━━━ Texto de origem ━━━

Eleições históricas na Madeira. PSD perde maioria. PS mais do que triplica. Coligação de direita à vista
"Bipolarização." A palavra encaixa como uma luva nos resultados das eleições regionais da Madeira. O eleitorado repartiu os seus votos pelo PSD e pelo PS, que mais do que triplicou os votos, e quase esqueceu os outros partidos e até uma coligação popular, a Juntos pelo Povo (JPP). O BE foi o mais penalizado, perdeu os dois deputados, desaparecendo do mapa político regional. Miguel Albuquerque conseguiu vencer, mas sem maioria absoluta, apenas com 21 mandatos dos 47 possíveis no Parlamento Regional e a precisar dos três eleitos do CDS para conseguir formar governo.
Miguel Albuquerque confirmou, na sua reação aos resultados, que PSD e CDS irão iniciar as conversações a dois para formar um governo de coligação. Albuquerque aproveitou para se regozijar com a "votação muito expressiva" no PSD e assinalou a "derrota clamorosa" da esquerda nestas eleições, com uma "transferência quase literal" de votos do BE para o PS e um "quase desaparecimento do PCP". "O PSD manteve a sua votação, o que é extraordinário. Houve uma concentração [à esquerda] do voto útil no PS para derrubar o PSD, mas não conseguiram. Nem ao fim de 43 anos, é extraordinário."

━━━

(Instruções)
A – Reescreva o trecho do texto sobre as eleições na Madeira entre "Eleições históricas na" e "conseguir formar governo.", inclusive, trocando "eleitorado" por "corpo eleitoral".
B – Indique se cada afirmação está de acordo com o texto sobre as eleições na Madeira. Responda sim ou não e cite as palavras do texto que o comprovam. (i) O BE perdeu os dois deputados que tinha. (ii) O PSD obteve maioria absoluta no Parlamento Regional. (iii) O CDS elegeu três deputados.
C – Prolongue o texto sobre as eleições regionais na Madeira a partir do ponto em que ele termina.
As linhas que vêm depois do texto não fazem falta.

━━━ Bloco de dados ━━━

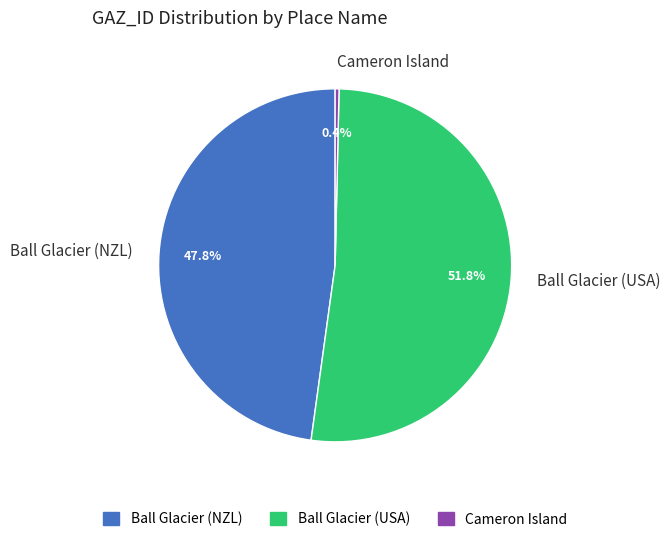

To the nearest percent, what percentage of the pie is Ball Glacier (NZL)?

48%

━━━

(Respostas)
A –
Eleições históricas na Madeira. PSD perde maioria. PS mais do que triplica. Coligação de direita à vista
"Bipolarização." A palavra encaixa como uma luva nos resultados das eleições regionais da Madeira. O corpo eleitoral repartiu os seus votos pelo PSD e pelo PS, que mais do que triplicou os votos, e quase esqueceu os outros partidos e até uma coligação popular, a Juntos pelo Povo (JPP). O BE foi o mais penalizado, perdeu os dois deputados, desaparecendo do mapa político regional. Miguel Albuquerque conseguiu vencer, mas sem maioria absoluta, apenas com 21 mandatos dos 47 possíveis no Parlamento Regional e a precisar dos três eleitos do CDS para conseguir formar governo.

B –
(i) Sim: "O BE foi o mais penalizado, perdeu os dois deputados".
(ii) Não: "mas sem maioria absoluta, apenas com 21 mandatos dos 47 possíveis no Parlamento Regional".
(iii) Sim: "a precisar dos três eleitos do CDS para conseguir formar governo".

C –
Rui Barreto, líder do CDS-Madeira, foi lesto a esclarecer que "o centro-direita" venceu as eleições e passou imediatamente à carta de encargos para apoiar um governo de Albuquerque. "O CDS tem ideias, apresentou um programa e eu não abdicarei delas. Para formar um governo de maioria absoluta é preciso conversar com o CDS", afirmou, bastante saudado pelos militantes presentes na sede regional. "O nosso programa é o nosso guião, mas também é o nosso caderno de encargos", disse, garantindo que o CDS "não irá para o governo a qualquer preço".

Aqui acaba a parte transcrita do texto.